* List of tasks *
a - Please reproduce the stretch from "Failure Mode" through "breaks the bound." in the excerpt on Ville's inequality below, copying it word for word.
b - Continue the excerpt on Ville's inequality below, starting after its last sentence.

* Page excerpt *

——————————

Optional ProofVille's inequality for nonnegative supermartingalesShow

The single-shot Markov inequality for an e-value generalizes to a maximal inequality for the entire e-process trajectory.

Theorem

Ville's Inequality

Statement

Let $(E_t)_{t \geq 0}$ be a nonnegative supermartingale under $P$ with $E_0 \leq 1$ . Then for every $c > 0$ , $P\!\left[\sup_{t \geq 0} E_t \geq c\right] \leq \frac{1}{c}.$ Setting $c = 1/\alpha$ gives the anytime-valid Type I error guarantee: under the null, the probability that the e-process ever exceeds $1/\alpha$ is at most $\alpha$ .

Proof Sketch

Define $\tau = \inf\{t \geq 0 : E_t \geq c\}$ , a stopping time. On the event $\{\sup_t E_t \geq c\}$ , $\tau < \infty$ and $E_\tau \geq c$ . By the optional stopping theorem, $\mathbb{E}[E_\tau \mathbf{1}\{\tau < \infty\}] \leq \mathbb{E}[E_0] \leq 1.$ On the complement, the bound is trivial. Apply Markov: $P(\tau < \infty) \cdot c \leq \mathbb{E}[E_\tau \mathbf{1}\{\tau < \infty\}] \leq 1,$ so $P(\sup_t E_t \geq c) = P(\tau < \infty) \leq 1/c$ .

Why It Matters

The supremum is over all times. Ville's inequality says optional stopping at any time, including the time that maximizes the e-process value, cannot inflate Type I error beyond $\alpha$ . This is the technical content of "anytime-valid."

Failure Mode

Ville's inequality requires the uniform supermartingale property: $\mathbb{E}[E_t \mid \mathcal{F}_{t-1}] \leq E_{t-1}$ for every $t$ , not just $\mathbb{E}[E_t] \leq 1$ unconditionally. Mixing e-values from different filtrations or recomputing the conditional expectation only at certain times breaks the bound.

report a correction →

Canonical Example: Wald's SPRT

The sequential probability ratio test (Wald 1945) is the prototype e-process. Test $H_0: P_0$ against $H_1: P_1$ , both simple, observe $X_1, X_2, \ldots$ iid. Define $E_t = \prod_{i=1}^t \frac{p_1(X_i)}{p_0(X_i)}.$ Each likelihood ratio is a conditional (in fact unconditional, by independence) e-value: $\mathbb{E}_{P_0}[p_1(X_i)/p_0(X_i)] = 1$ . The running product is a nonnegative supermartingale under $H_0$ (actually a martingale, since the inequality is an equality).

——————————

* Data for analysis *
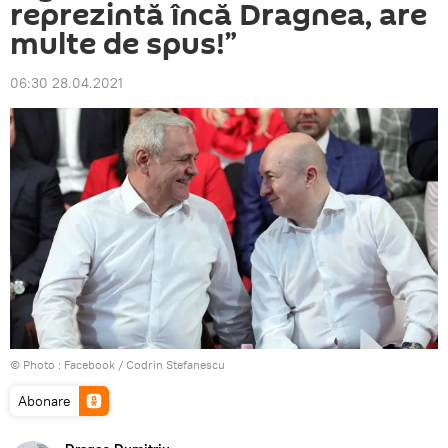
reprezintă încă Dragnea, are
multe de spus!”
06:30 28.04.2021
© Photo :
Facebook / Codrin Stefanescu
Abonare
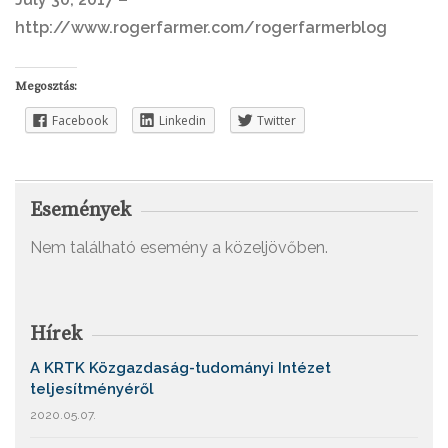
http://www.rogerfarmer.com/rogerfarmerblog
Megosztás:
Facebook
Linkedin
Twitter
Események
Nem található esemény a közeljövőben.
Hírek
A KRTK Közgazdaság-tudományi Intézet
teljesítményéről
2020.05.07.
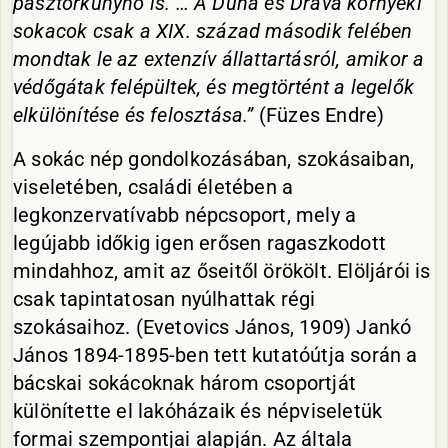
pásztorkunyhó is. … A Duna és Dráva környéki
sokacok csak a XIX. század második felében
mondtak le az extenzív állattartásról, amikor a
védőgátak felépültek, és megtörtént a legelők
elkülönítése és felosztása.”
(Füzes Endre)
A sokác nép gondolkozásában, szokásaiban,
viseletében, családi életében a
legkonzervatívabb népcsoport, mely a
legújabb időkig igen erősen ragaszkodott
mindahhoz, amit az őseitől örökölt. Elöljárói is
csak tapintatosan nyúlhattak régi
szokásaihoz. (Evetovics János, 1909) Jankó
János 1894-1895-ben tett kutatóútja során a
bácskai sokácoknak három csoportját
különítette el lakóházaik és népviseletük
formai szempontjai alapján. Az általa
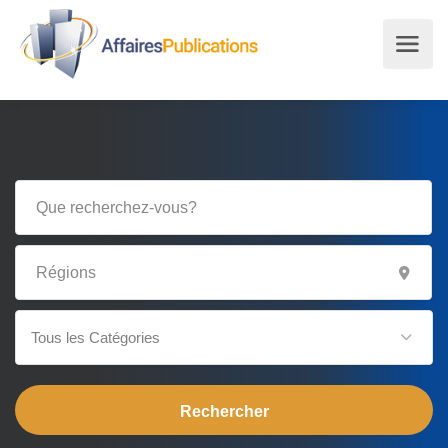
Tous les Catégories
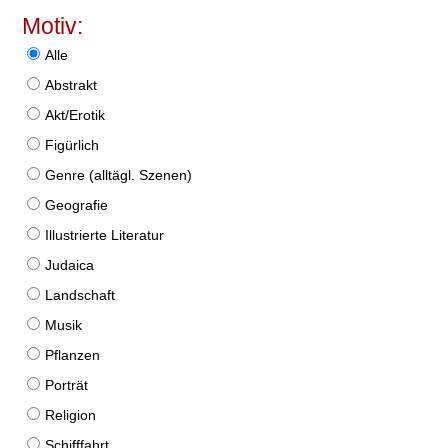
Motiv:
Alle
Abstrakt
Akt/Erotik
Figürlich
Genre (alltägl. Szenen)
Geografie
Illustrierte Literatur
Judaica
Landschaft
Musik
Pflanzen
Porträt
Religion
Schifffahrt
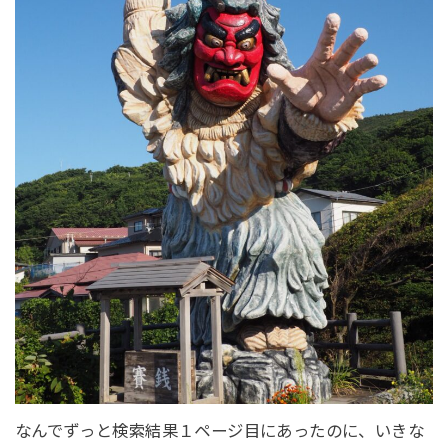
なんでずっと検索結果１ページ目にあったのに、いきな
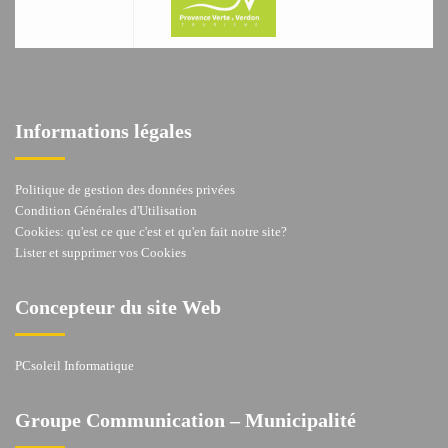
Informations légales
Politique de gestion des données privées
Condition Générales d'Utilisation
Cookies: qu'est ce que c'est et qu'en fait notre site?
Lister et supprimer vos Cookies
Concepteur du site Web
PCsoleil Informatique
Groupe Communication – Municipalité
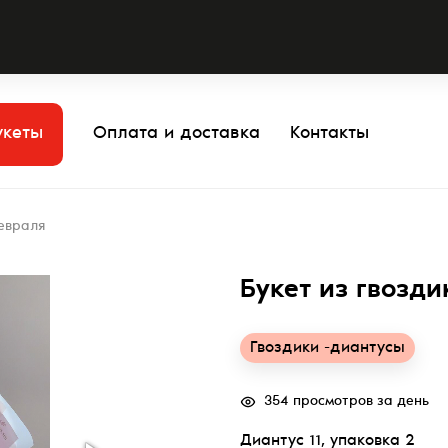
укеты
Оплата и доставка
Контакты
февраля
Букет из гвозди
Гвоздики -диантусы
354 просмотров за день
Диантус 11, упаковка 2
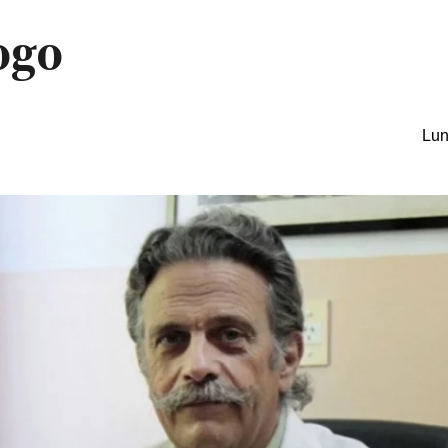
ogo
Lun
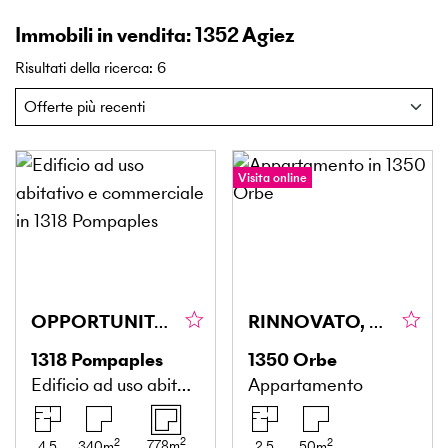
Immobili in vendita: 1352 Agiez
Risultati della ricerca
:
6
Visita online
OPPORTUNITÀ RARA DA COGLIERE
RINNOVATO, CENTRALE E REDDITIZIO
1318
Pompaples
1350
Orbe
Edificio ad uso abitativo e commerciale
Appartamento
2
2
2
778
m
4.5
340
m
2.5
50
m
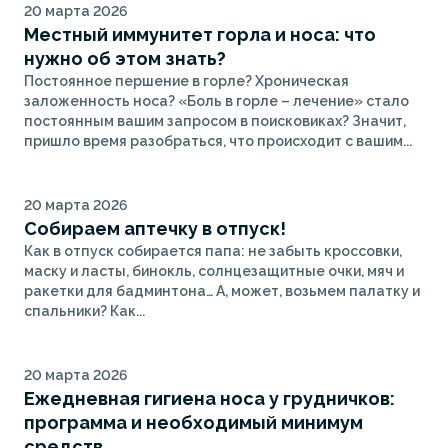
20 марта 2026
Местный иммунитет горла и носа: что
нужно об этом знать?
Постоянное першение в горле? Хроническая
заложенность носа? «Боль в горле – лечение» стало
постоянным вашим запросом в поисковиках? Значит,
пришло время разобраться, что происходит с вашим...
20 марта 2026
Собираем аптечку в отпуск!
Как в отпуск собирается папа: не забыть кроссовки,
маску и ласты, бинокль, солнцезащитные очки, мяч и
ракетки для бадминтона… А, может, возьмем палатку и
спальники? Как...
20 марта 2026
Ежедневная гигиена носа у грудничков:
программа и необходимый минимум
средств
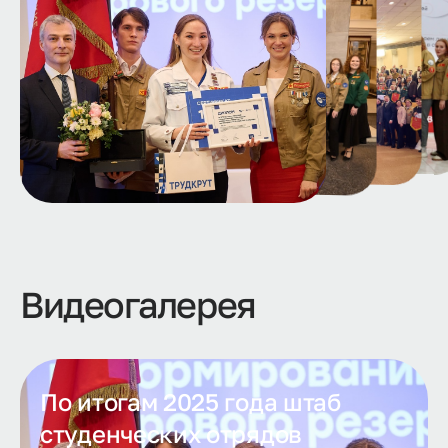
Видеогалерея
По итогам 2025 года штаб
студенческих отрядов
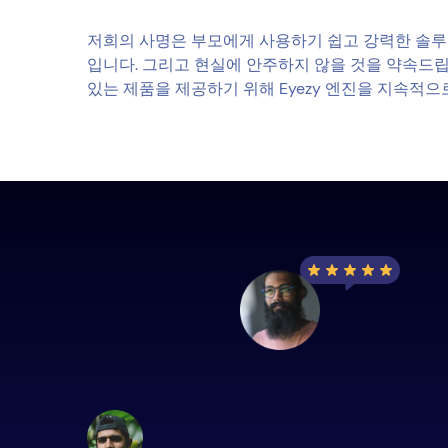
저희의 사명은 부모에게 사용하기 쉽고 강력한 솔루
입니다. 그리고 현실에 안주하지 않을 것을 약속드립
있는 제품을 제공하기 위해 Eyezy 엔진을 지속적으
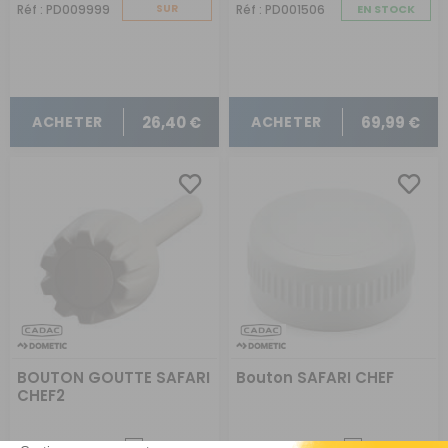
Réf : PD009999
SUR
Réf : PD001506
EN STOCK
COMMANDE
26,40 €
69,99 €
ACHETER
ACHETER
BOUTON GOUTTE SAFARI
Bouton SAFARI CHEF
CHEF2
Comparer
Comparer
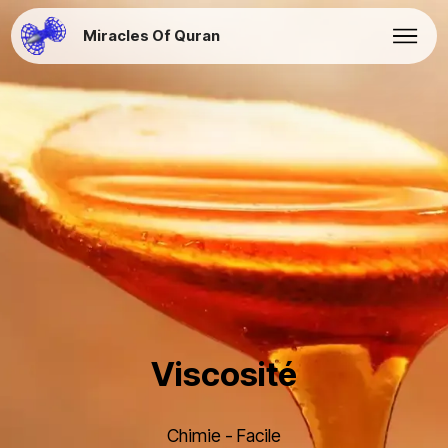
Miracles Of Quran
Viscosité
Chimie - Facile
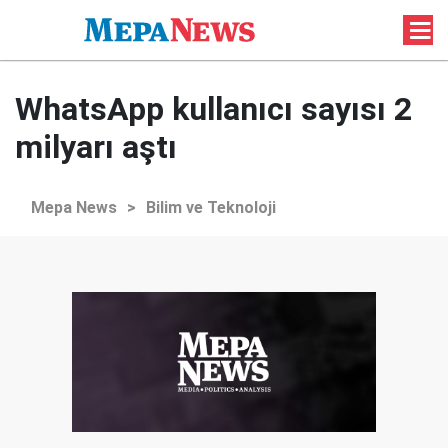
WhatsApp kullanıcı sayısı 2
milyarı aştı
Mepa News
>
Bilim ve Teknoloji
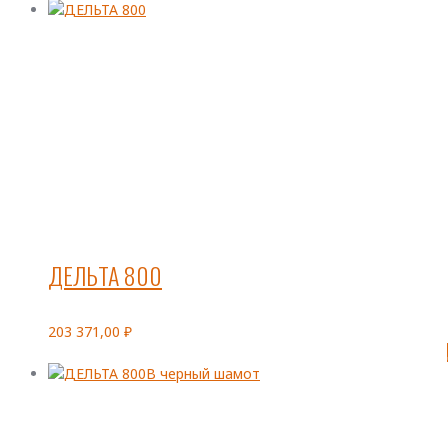
ДЕЛЬТА 800
203 371,00
₽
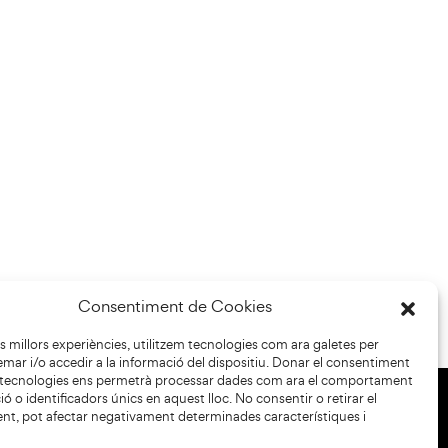
Consentiment de Cookies
les millors experiències, utilitzem tecnologies com ara galetes per
r i/o accedir a la informació del dispositiu. Donar el consentiment
 tecnologies ens permetrà processar dades com ara el comportament
ó o identificadors únics en aquest lloc. No consentir o retirar el
nt, pot afectar negativament determinades característiques i
+34 93 883 33 25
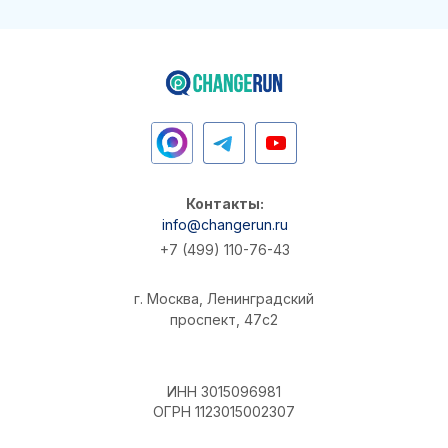
Контакты:
info@changerun.ru
+7 (499) 110-76-43
г. Москва, Ленинградский
проспект, 47с2
ИНН 3015096981
ОГРН 1123015002307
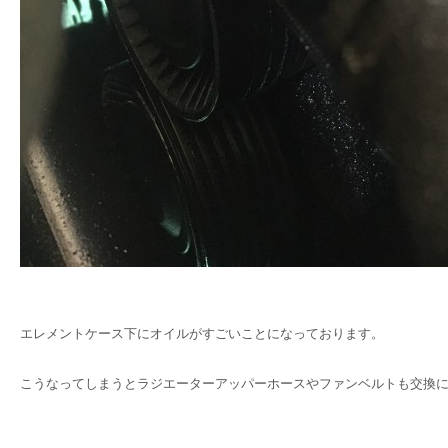
エレメントケース下にオイルがすごいことになっております。
こうなってしまうとラジエーターアッパーホースやファンベルトも交換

——————————

* Per-task answers *
a -
Failure Mode

Ville's inequality requires the uniform supermartingale property: $\mathbb{E}[E_t \mid \mathcal{F}_{t-1}] \leq E_{t-1}$ for every $t$ , not just $\mathbb{E}[E_t] \leq 1$ unconditionally. Mixing e-values from different filtrations or recomputing the conditional expectation only at certain times breaks the bound.

b -
Wald's original test stops the first time $E_t \geq A$ (reject $H_0$ ) or $E_t \leq B$ (accept $H_0$ ), with $A = 1/\alpha$ and $B = \beta$ for desired error rates. The Type I error guarantee follows from Ville: under $H_0$ , $\Pr(\sup_t E_t \geq A) \leq 1/A = \alpha$ . The expected sample size to reject under $H_1$ scales like $\log(1/\alpha)/\mathrm{KL}(P_1 \| P_0)$ , the Kullback-Leibler rate.

The same construction works for composite nulls via universal inference (Wasserman-Ramdas-Balakrishnan 2020): plug in any density estimator for $P_1$ on a held-out half of the data, evaluate the likelihood ratio on the other half. The result is an e-process for any composite null.

Worked Exercise

ExerciseAdvanced

Problem

Let $X_1, X_2, \ldots$ be iid $\mathcal{N}(\theta, 1)$ and consider testing $H_0: \theta = 0$ against $H_1: \theta = \mu$ for fixed $\mu > 0$ . Construct the likelihood-ratio e-process explicitly. Compute its value at $t = 100$ when $\bar X_{100} = 0.21$ and $\mu = 0.2$ . At what time does the e-process exceed $1/\alpha = 20$ if the true mean is exactly $\mu = 0.2$ and $\bar X_t \approx 0.2$ for all $t$ ?

Practical Example: Hourly A/B Test Monitoring

A standard A/B test compares conversion rates of two website variants over a planned $N$ days of traffic. The product team wants to peek hourly and stop early if the result is convincing. With classical $z$ -test $p$ -values, peeking inflates Type I error. With an e-process:

Define $H_0: \text{conversion rate of variant A} \leq \text{conversion rate of variant B}$ .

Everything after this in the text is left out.